Bipartisan Telehealth Bill Introduced

Oct 23, 2013 Issues: Economy & Jobs, Health Care, Seniors, Veterans

WASHINGTON, DC – Legislation to strengthen Medicare and enhance Medicaid through expanded telemedicine coverage has been introduced by a bipartisan group of House lawmakers.

The “Telehealth Enhancement Act of 2013,” authored by U.S. Reps. Gregg Harper (R-Miss.), Mike Thompson (D-Calif.), Devin Nunes (R-Calif.), and Peter Welch (D-Vt.), builds on existing payment innovations. This proposal is the result of a months-long drafting process involving patients, providers, and other industry stakeholders, the bill sponsors say.

“These efforts began with a conversation about physician shortages and concerns with patients’ access to quality and affordable health care,” the authors said in a letter urging their colleagues to cosponsor the bill. “Until we are able to attract more physicians to rural communities and tighten the access gap, the next best alternative is to use technology to connect health professionals with underserved populations – rural and urban – through telehealth networks.”

Among other reforms, the bill adjusts Medicare home health payments to account for remote patient monitoring and expands coverage to all critical access and sole community hospitals, regardless of metropolitan status. The package also covers home-based video services for hospice care, home dialysis, and homebound beneficiaries.

Under the bill, states will also have the option of setting up high-risk pregnancy networks within their Medicaid programs.

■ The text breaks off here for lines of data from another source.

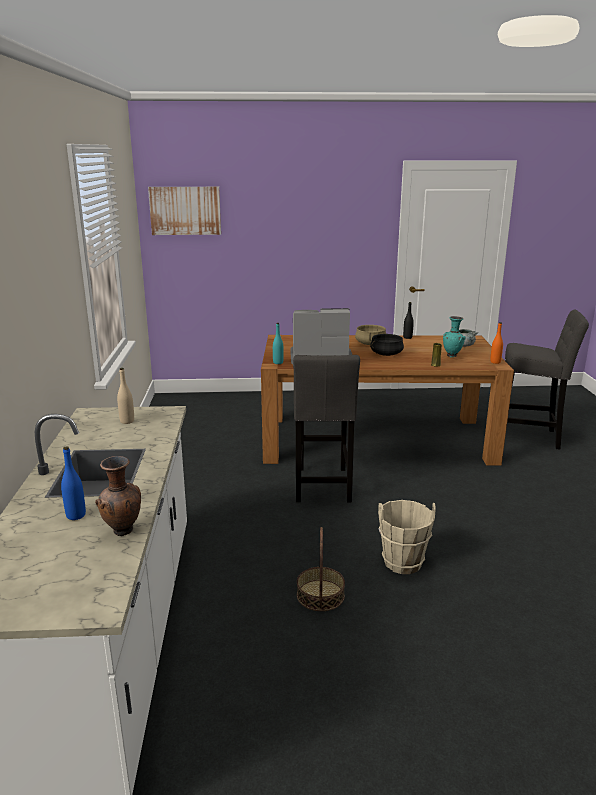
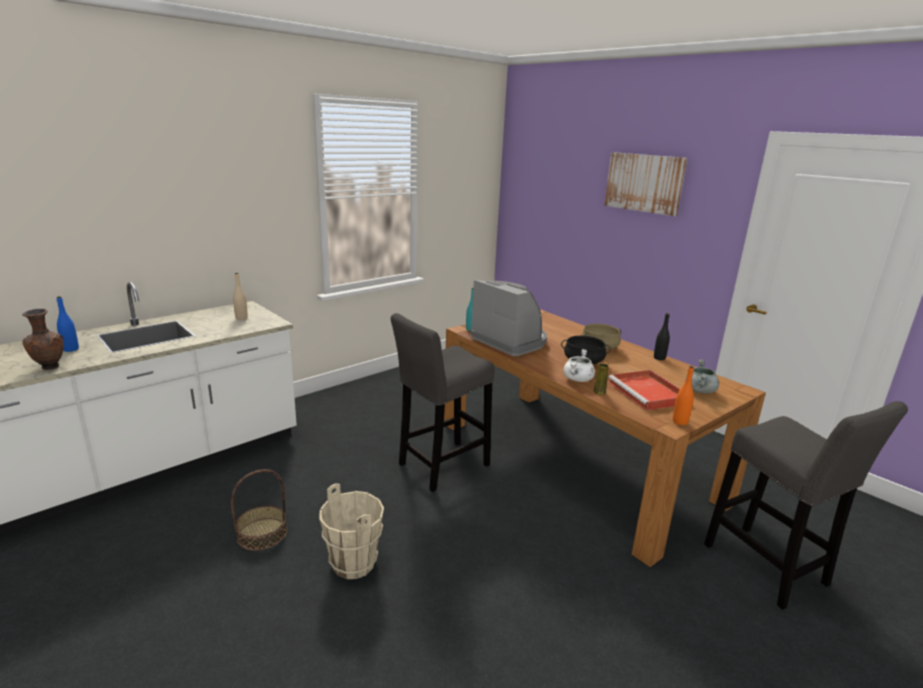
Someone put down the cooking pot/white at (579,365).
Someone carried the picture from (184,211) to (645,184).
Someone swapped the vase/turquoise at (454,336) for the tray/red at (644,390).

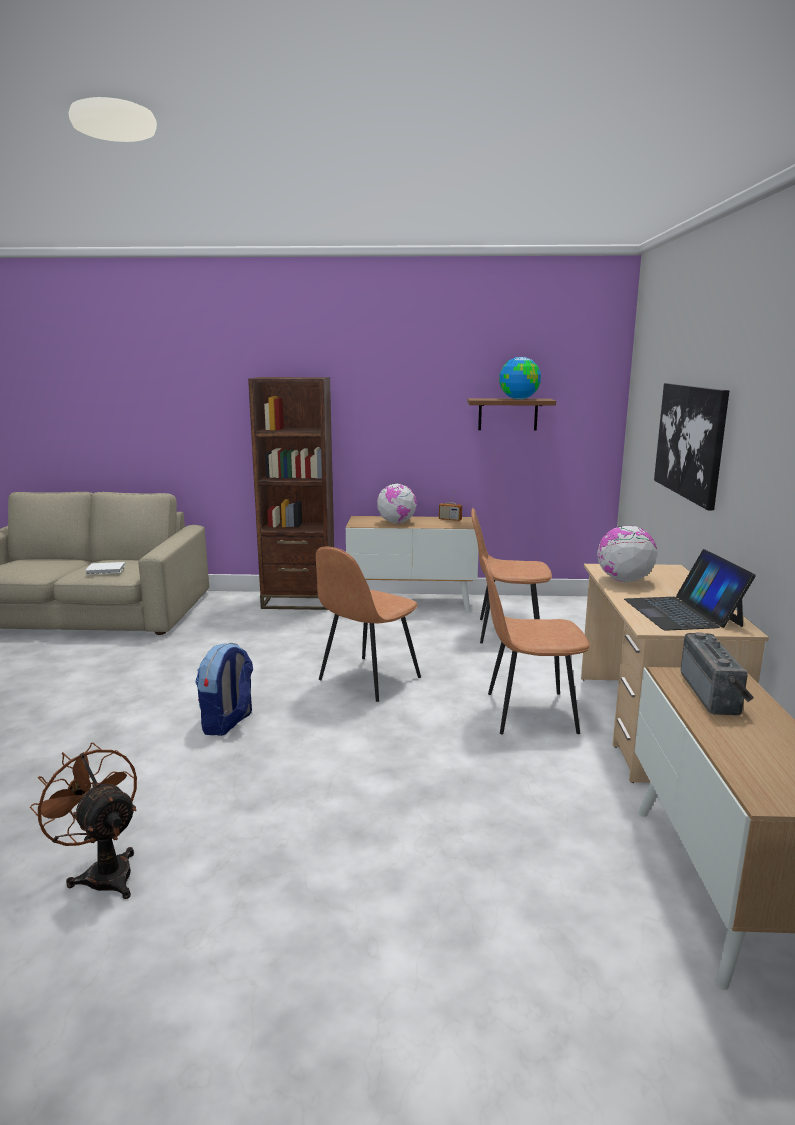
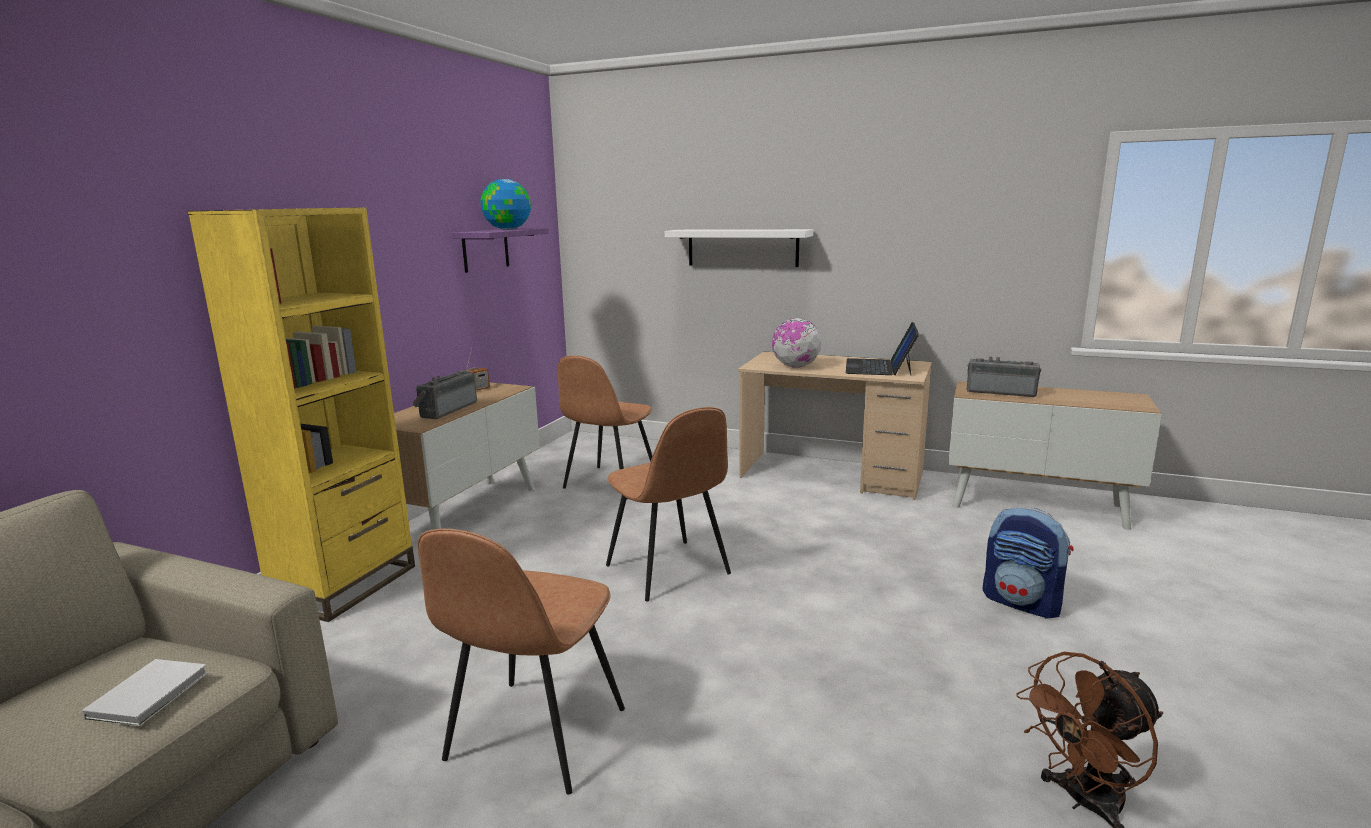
Someone carried the backpack from (224,689) to (1028,563).
Someone carried the chair/brown from (535,645) to (521,662).
Someone swapped the globe at (397,503) for the radio at (444,394).
Someone swapped the picture at (691,446) for the shelf/white at (739,248).
Someone repainted the bookcase/brown at (291,493), which became the bookcase/yellow at (301,414).
Someone repainted the shelf/brown at (511,414), which became the shelf/purple at (499,250).
Someone rotated the laptop at (690,590) by 90 degrees clockwise.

This model centers on the success of state programs, notably Arkansas ANGELS, to use telehealth for the coordination and improvement of at-risk births and neonatal care.

“Our aim is to complement states that are pioneering telemedicine across the country,” the lawmakers continued. “We hope to help states lower health costs by encouraging people to adopt healthier lifestyles as well as reducing avoidable hospital visits.”

Many trade associations have signaled support for the legislation, including the American Telemedicine Association (ATA).

“Studies have shown that telehealth can improve access, reduce costs and improve the quality of healthcare,” said Jonathan Linkous, chief executive officer of the ATA. “To unlock this potential, we need to give health providers the ability to use this technology where ever appropriate. ATA supports this legislation because it takes a sensible approach to move aside government restrictions and allow patients access to health services wherever they are located. Instead of going to the doctor, it allows the doctor to go to the patient.”

The bill, H.R. 3306, has been referred to the House Committee on Energy and Commerce and the House Committee on Ways and Means.